Optimizing the timing of an end-of-outbreak declaration: Ebola virus disease in the Democratic Republic of the Congo

Abstract

Following the apparent final case in an Ebola virus disease (EVD) outbreak, the decision to declare the outbreak over must balance societal benefits of relaxing interventions against the risk of resurgence. Estimates of the end-of-outbreak probability (the probability that no future cases will occur) provide quantitative evidence that can inform the timing of an end-of-outbreak declaration. An existing modeling approach for estimating the end-of-outbreak probability requires comprehensive contact tracing data describing who infected whom to be available, but such data are often unavailable or incomplete during outbreaks. Here, we develop a Markov chain Monte Carlo-based approach that extends the previous method and does not require contact tracing data. Considering data from two EVD outbreaks in the Democratic Republic of the Congo, we find that data describing who infected whom are not required to resolve uncertainty about when to declare an outbreak over.

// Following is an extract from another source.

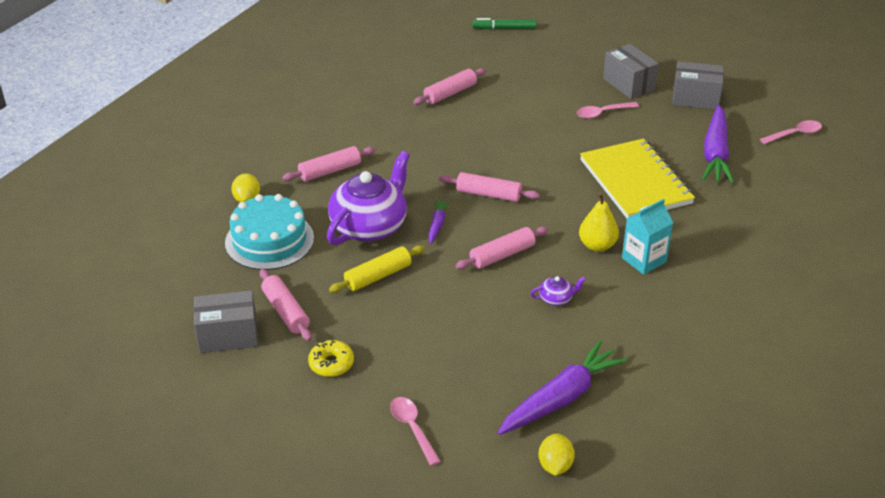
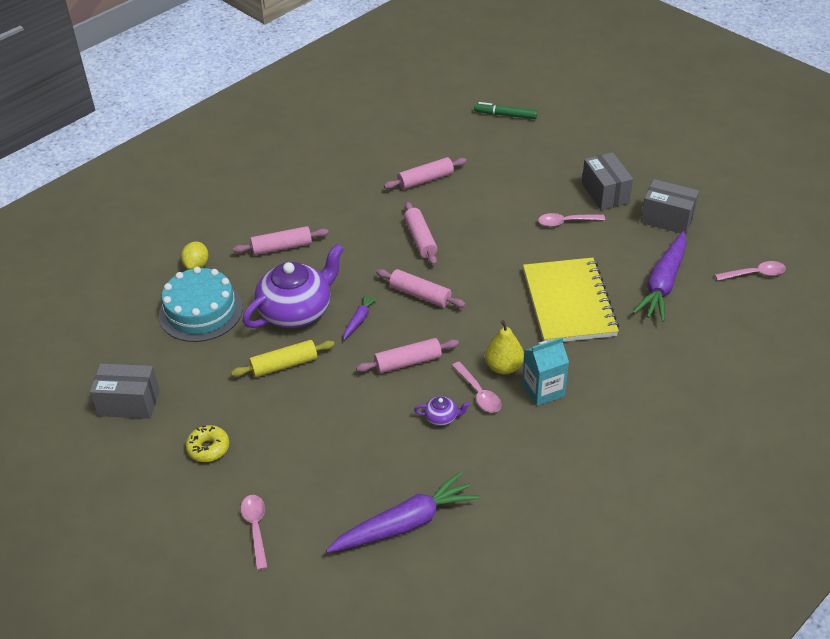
camera: 15 degrees right, 5 degrees up
pink rolling pin [260,269,312,341] -> pink rolling pin moved to [404,202,438,265]
yellow lemon [538,433,575,476] -> none
none -> pink spoon [452,361,501,413]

Fig. 1.. Schematic illustrating our MCMC-based approach for estimating the end-of-outbreak probability.

(A) The MCMC method for calculating the end-of-outbreak probability requires three inputs: disease incidence time series data [input (i)], the offspring distribution [input (ii)], and the serial interval distribution [input (iii)]. The offspring and serial interval distributions shown are the actual distributions for EVD used in our analyses (see Materials and Methods). (B) The likelihoods of different possible transmission trees being the true transmission tree given the disease incidence data (up to the current time) are derived here, and the end-of-outbreak probability conditioned on a particular transmission tree can be calculated using the traced method introduced in (5). The end-of-outbreak probability given inputs (i) to (iii) can be calculated either by combining the end-of-outbreak probabilities under every possible transmission tree, weighted by the likelihood of each tree (enumerate method), or, equivalently, by using MCMC to sample possible transmission trees from the likelihood (MCMC method). (C) End-of-outbreak probability estimates on each day during and following the outbreak can be obtained by applying this process using data up to and including the current day.

Fig. 2.. End-of-outbreak probability estimates for simulated datasets with weekly data.

(A) Disease incidence data (gray bars; values are shown on the left y axis) and end-of-outbreak probability estimates obtained using the MCMC, traced, Nishiura, enumerate, and simulation methods (values are shown on the right y axis) for the first simulated dataset. The blue shaded region indicates 95% credible intervals of end-of-outbreak probability estimates obtained in individual MCMC iterations. (B) Equivalent results for the second simulated dataset.

Fig. 3.. End-of-outbreak probability estimates for historical EVD outbreaks in the DRC.

(A) Disease incidence data (gray bars; values are shown on the left y axis) and end-of-outbreak probability estimates obtained using the MCMC and traced methods (values are shown on the right y axis) for the 2017 EVD outbreak in Likati health zone, DRC. The blue shaded region indicates 95% credible intervals of end-of-outbreak probability estimates obtained in individual MCMC iterations. (B) Equivalent panel to (A) for the 2020 EVD outbreak in Équateur province, DRC (end-of-outbreak probabilities are only shown for the MCMC method, because the transmission tree was unavailable for this outbreak). (C) The earliest day following the day the final recorded case developed symptoms on which the 2017 Likati health zone outbreak could have been declared over, based on the percentage risk of further cases calculated using the MCMC or traced method falling below each of a range of threshold values. The error bars indicate 95% credible intervals of theoretical declaration dates obtained in individual MCMC iterations. (D) Equivalent panel to (C) for the 2020 Équateur province outbreak. In all panels, the actual day on which the outbreak was declared over (for both outbreaks, this was 42 days after the final case recovered) is indicated by an orange dotted line [vertical in (A) and (B) and horizontal in (C) and (D)]. Example MCMC trace plots for end-of-outbreak probability calculations using the MCMC method are shown in figs. S6 and S7.